Approaching Sulaimania, we came to a region of hillocks where had originally been extensive gardens. Now they were but deserted patches of land where the few trees remaining were dying for want of water. Around Sulaimania the country is excellently watered by a river and a number of streams, but the terror of the Hamavands in troublous times, and of the Government and the shaikhs in days of peace, has effectually ensured the desertion of what was once a richly cultivated country. Right up to the outskirts of Sulaimania are the same melancholy relics of past prosperity. At present there are no gardens around the town, and it is supplied with fruit at exorbitant prices, from villages on the other side of the hills, which are out of the range of the Hamavands.

ARRIVE AT SULAIMANIA

Sulaimania lies on the lower slope of the hills between two spurs, between which an abundance of excellent water flows. The town is totally insignificant, possessing no large buildings nor anything conspicuous, except a minaret recently erected. From outside it appears but a homogeneous mass of flat mud roofs, relieved here and there by an upper room of a larger house. It possesses no walls nor fortifications, and one entered it abruptly from the desert, its outskirts being small one-storied houses, in the courtyards of which may be seen the idle, handsome women engaged in their constant and only occupation—smoking cigarettes.

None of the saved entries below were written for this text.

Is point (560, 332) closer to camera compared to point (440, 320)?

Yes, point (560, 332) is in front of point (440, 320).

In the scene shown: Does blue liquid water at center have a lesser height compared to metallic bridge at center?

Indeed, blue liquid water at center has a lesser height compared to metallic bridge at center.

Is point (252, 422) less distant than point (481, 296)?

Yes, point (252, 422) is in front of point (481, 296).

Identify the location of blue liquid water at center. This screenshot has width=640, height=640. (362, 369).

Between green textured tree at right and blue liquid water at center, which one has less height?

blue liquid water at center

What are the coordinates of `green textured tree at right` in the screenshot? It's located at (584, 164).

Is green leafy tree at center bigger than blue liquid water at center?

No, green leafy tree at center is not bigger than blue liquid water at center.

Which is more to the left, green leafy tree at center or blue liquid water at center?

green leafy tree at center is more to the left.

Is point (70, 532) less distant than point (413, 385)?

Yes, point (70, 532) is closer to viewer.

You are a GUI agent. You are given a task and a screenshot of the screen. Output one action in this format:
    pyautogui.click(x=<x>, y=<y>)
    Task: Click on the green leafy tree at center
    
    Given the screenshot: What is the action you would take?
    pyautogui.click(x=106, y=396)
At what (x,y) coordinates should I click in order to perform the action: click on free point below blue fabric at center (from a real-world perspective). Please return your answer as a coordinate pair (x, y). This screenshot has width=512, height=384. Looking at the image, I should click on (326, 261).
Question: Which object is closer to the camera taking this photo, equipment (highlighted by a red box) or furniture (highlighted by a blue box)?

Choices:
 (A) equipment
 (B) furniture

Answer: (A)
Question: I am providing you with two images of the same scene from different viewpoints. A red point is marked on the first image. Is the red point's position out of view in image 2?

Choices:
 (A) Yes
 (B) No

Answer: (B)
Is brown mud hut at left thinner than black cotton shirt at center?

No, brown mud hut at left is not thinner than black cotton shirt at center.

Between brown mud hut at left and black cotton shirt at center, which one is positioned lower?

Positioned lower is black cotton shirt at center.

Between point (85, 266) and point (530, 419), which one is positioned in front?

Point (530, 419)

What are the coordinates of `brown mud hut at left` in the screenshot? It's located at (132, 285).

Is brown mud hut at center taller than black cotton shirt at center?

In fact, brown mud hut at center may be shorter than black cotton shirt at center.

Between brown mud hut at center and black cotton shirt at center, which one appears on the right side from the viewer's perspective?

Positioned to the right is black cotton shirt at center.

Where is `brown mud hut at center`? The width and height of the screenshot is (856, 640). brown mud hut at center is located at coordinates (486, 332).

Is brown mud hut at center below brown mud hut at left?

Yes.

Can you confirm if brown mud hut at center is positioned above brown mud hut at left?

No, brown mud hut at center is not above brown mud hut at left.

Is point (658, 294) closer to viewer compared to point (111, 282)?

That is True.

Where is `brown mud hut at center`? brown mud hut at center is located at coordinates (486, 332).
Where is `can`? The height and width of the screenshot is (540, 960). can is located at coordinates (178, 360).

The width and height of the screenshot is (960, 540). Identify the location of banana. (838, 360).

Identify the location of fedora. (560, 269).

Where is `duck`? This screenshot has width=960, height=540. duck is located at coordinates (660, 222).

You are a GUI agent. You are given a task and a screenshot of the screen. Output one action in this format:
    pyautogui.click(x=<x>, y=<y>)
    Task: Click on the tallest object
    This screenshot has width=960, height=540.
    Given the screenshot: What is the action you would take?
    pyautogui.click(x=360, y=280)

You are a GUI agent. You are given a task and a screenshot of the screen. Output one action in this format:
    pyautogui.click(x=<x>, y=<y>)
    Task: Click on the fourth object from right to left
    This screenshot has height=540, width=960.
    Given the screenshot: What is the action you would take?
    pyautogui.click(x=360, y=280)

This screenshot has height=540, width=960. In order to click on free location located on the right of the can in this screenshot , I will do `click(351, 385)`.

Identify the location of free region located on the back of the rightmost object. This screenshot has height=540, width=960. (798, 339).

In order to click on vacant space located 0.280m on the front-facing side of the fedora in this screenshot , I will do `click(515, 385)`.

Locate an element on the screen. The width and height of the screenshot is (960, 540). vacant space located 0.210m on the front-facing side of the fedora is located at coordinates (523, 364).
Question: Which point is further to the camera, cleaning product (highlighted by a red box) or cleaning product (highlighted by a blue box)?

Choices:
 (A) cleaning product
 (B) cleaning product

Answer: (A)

The proximity of Persian Kurdistan is very evident here, the style of building in the poorer dwellings is that of Sina and Sauj Bulaq, and in the better houses that of any western Persian town. We threaded our way through some open bazaar streets to a caravanserai, where I had resolved to put up. This was constructed entirely in the Persian style: a row of rooms round a courtyard, which opened on to a low verandah.

I secured a room, and throwing into it my goods, dismissed the muleteer, who was demanding a present for having conducted me safely through the Hamavands to Sulaimania.

FOOTNOTES TO CHAPTER VIII:

[48] Kurdish “shuan”—a shepherd.

[49] In the opinion of the Sulaimania Kurds the word Bazian means in Kurdish “the place of defeats,” but they have overlooked the fact that the word “bazi” and “bazian” is a common one in Kurdistan, with the significance “prominent hills.”